练习目标 —
请将下方解题文章中从“## PB. 874.”开始、到“commands[i] >= obstacles[j][1] 表示X軸一致，往北走剛好撞上，再把Y軸設為障礙物前一個即可。”结束的一段文字逐字誊录下来。

所示文段 —
☆ ☆ ☆ ☆

# leetcode_OJ WC94 解題心得 + おまけ

• Contest time: Jul 22, 2018

## PA. Leaf-similar Trees 樹水題

• 題意：從左到右葉子順序一樣的樹
• 思路：DFS一遍，放入葉子即可
• 分析：Time complexity O(N), Space complexity O(N), (auxiliary vector to store the leaf data)
/**
* Definition for a binary tree node.
* struct TreeNode {
*     int val;
*     TreeNode *left;
*     TreeNode *right;
*     TreeNode(int x) : val(x), left(NULL), right(NULL) {}
* };
*/
#define pb push_back
class Solution
{
public:
vector<int> l1;
vector<int> l2;

bool leafSimilar(TreeNode* root1, TreeNode* root2)
{
get_leaf(root1, l1);
get_leaf(root2, l2);
return l1 == l2;
}
void get_leaf(TreeNode* root, vector<int>& lv)
{
if(root == NULL)
{
return;
}
else if(root->left == NULL && root->right == NULL)
{
lv.pb(root->val);
}

if(root->left)
{
get_leaf(root->left, lv);
}
if(root->right)
{
get_leaf(root->right, lv);
}
}

};


## PB. 874. Walking Robot Simulation 自己比較弱的模擬題

• 題意：模擬機器人走路，遇到障礙物座標則會停在他 前一個位置（例如障礙物的X=6，則遇到障礙物至多行走到X=5)

### 解法一

• 思路：用數學硬幹，確認四個方向看往哪走，例如朝向+y的方向(向北)，則以下條件成立代表撞上障礙物 posx == obstacles[j][0] && posy < obstacles[j][1] && posy + commands[i] >= obstacles[j][1] 表示X軸一致，往北走剛好撞上，再把Y軸設為障礙物前一個即可。
• 分析：Time complexity O(N + K)where N, K = # of commands and obstacles respectively. Space complexity O(1)
class Solution {
public:
int robotSim(vector<int>& commands, vector<vector<int>>& obstacles)
{
int posx = 0, posy = 0, dir = 0, ans = 0; //0 north 1 east 2 south 3 west
int cango = 1;
for(int i = 0; i < commands.size(); i++)
{

if(commands[i] == -1)
{
dir = (dir + 1) % 4;
}
else if(commands[i] == -2)
{
if(dir == 0)
{
dir = 3;
}
else
{
dir--;
dir %= 4;
}
}
else
{
cango = 1;
for(int j = 0; j < obstacles.size(); j++)

☆ ☆ ☆ ☆

所给材料 —
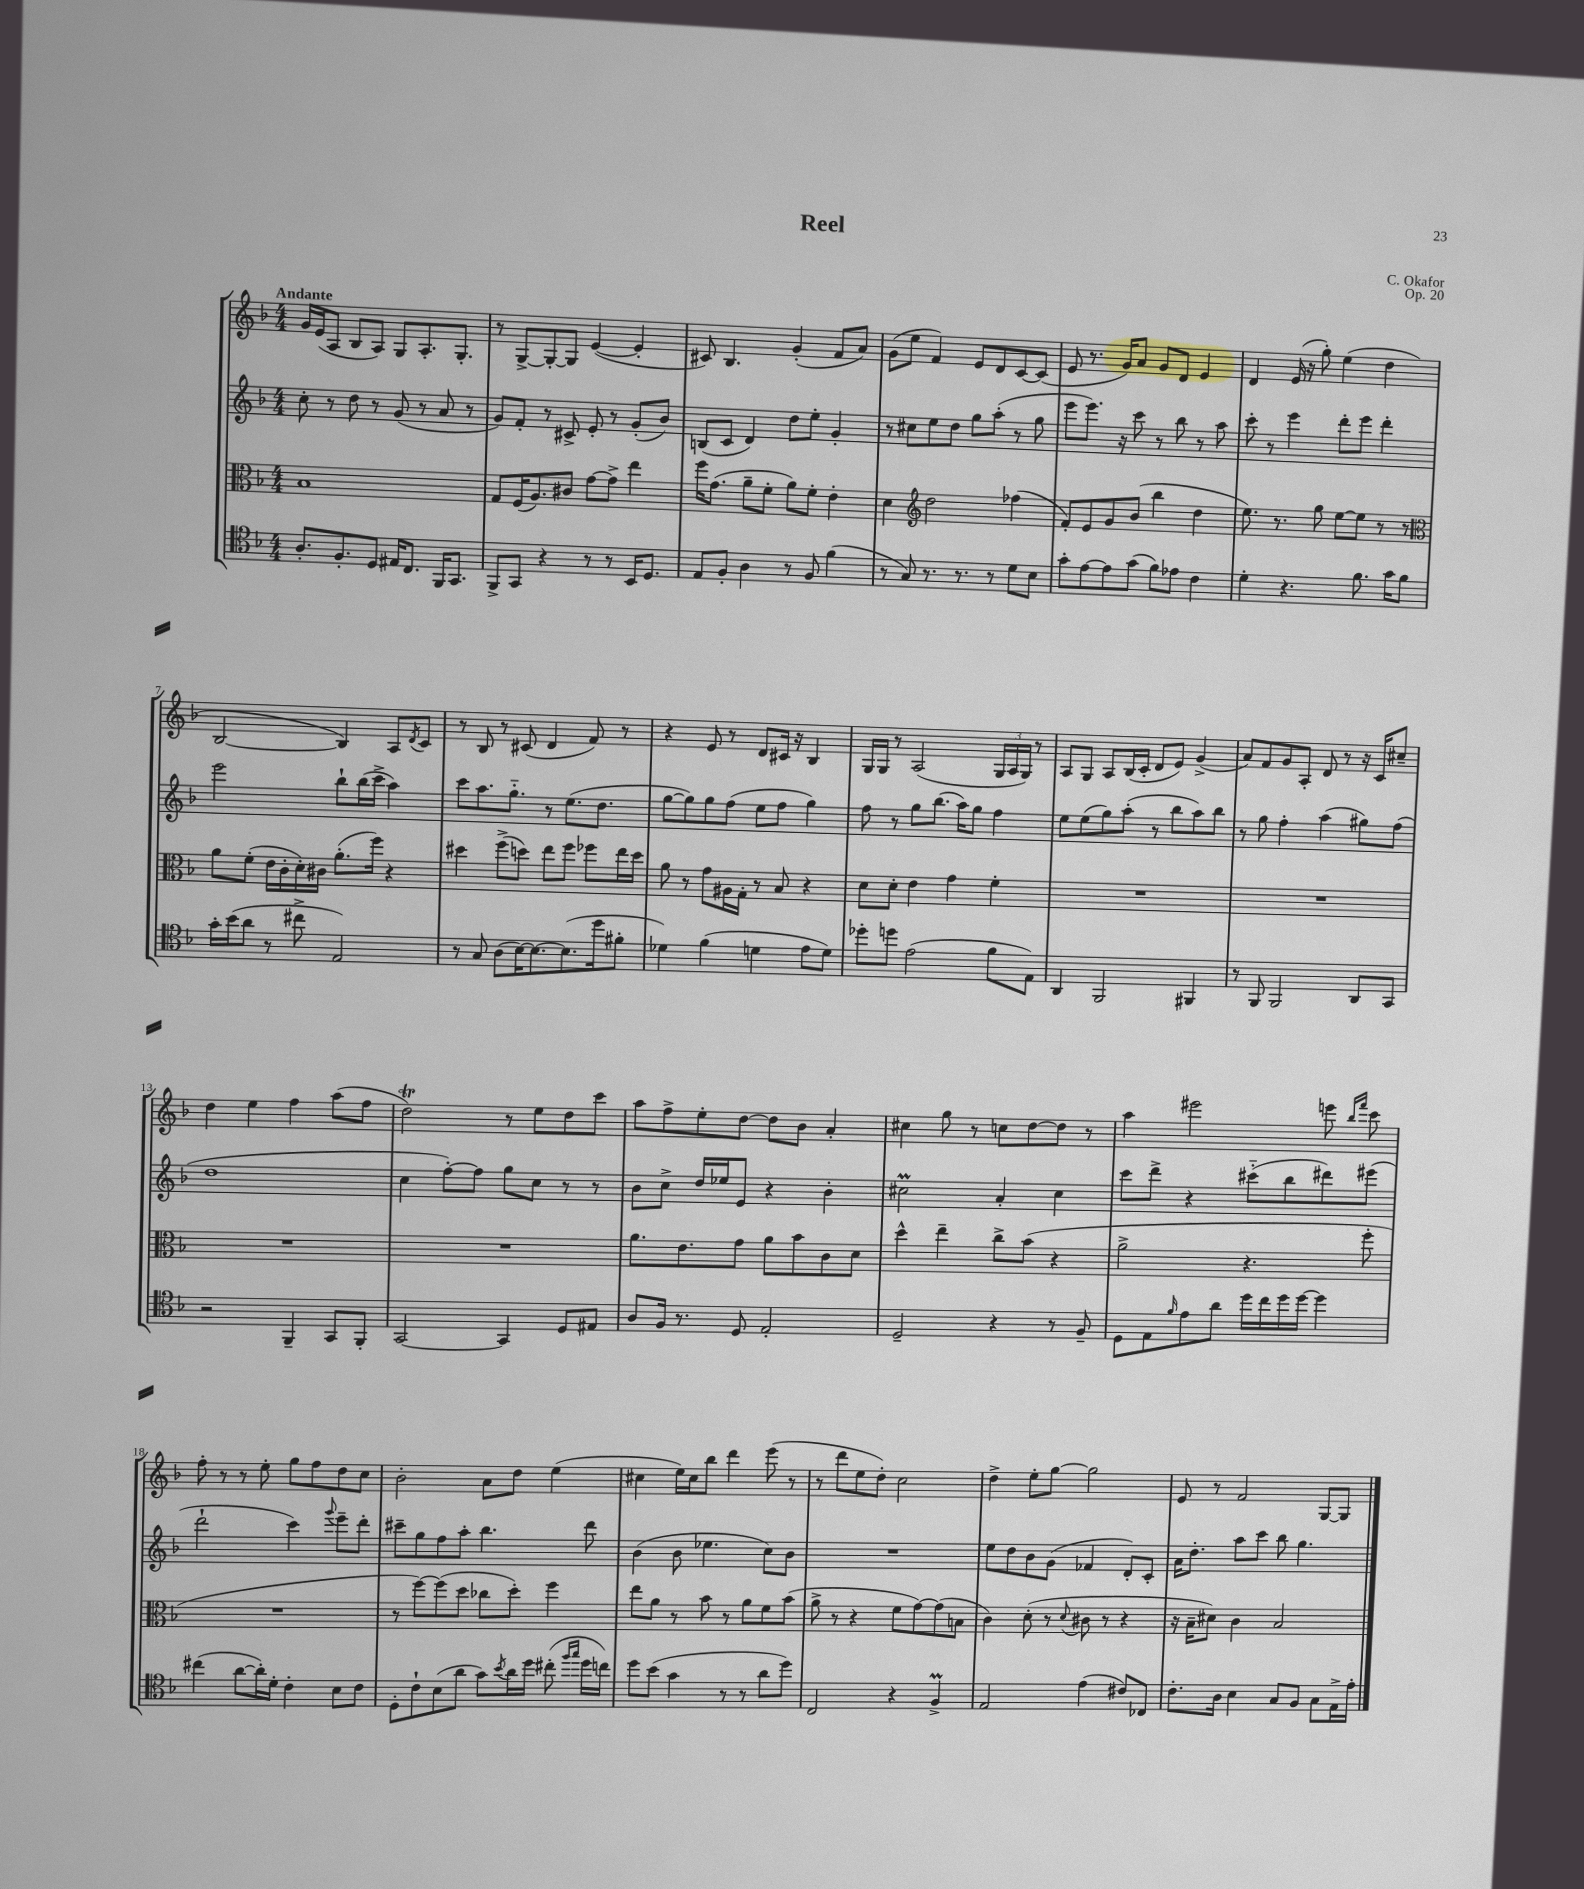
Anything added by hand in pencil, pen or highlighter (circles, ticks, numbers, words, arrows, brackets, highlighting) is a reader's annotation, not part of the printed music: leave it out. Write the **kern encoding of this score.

☆ ☆ ☆ ☆

任务解答 —
## PB. 874. Walking Robot Simulation 自己比較弱的模擬題

• 題意：模擬機器人走路，遇到障礙物座標則會停在他 前一個位置（例如障礙物的X=6，則遇到障礙物至多行走到X=5)

### 解法一

• 思路：用數學硬幹，確認四個方向看往哪走，例如朝向+y的方向(向北)，則以下條件成立代表撞上障礙物 posx == obstacles[j][0] && posy < obstacles[j][1] && posy + commands[i] >= obstacles[j][1] 表示X軸一致，往北走剛好撞上，再把Y軸設為障礙物前一個即可。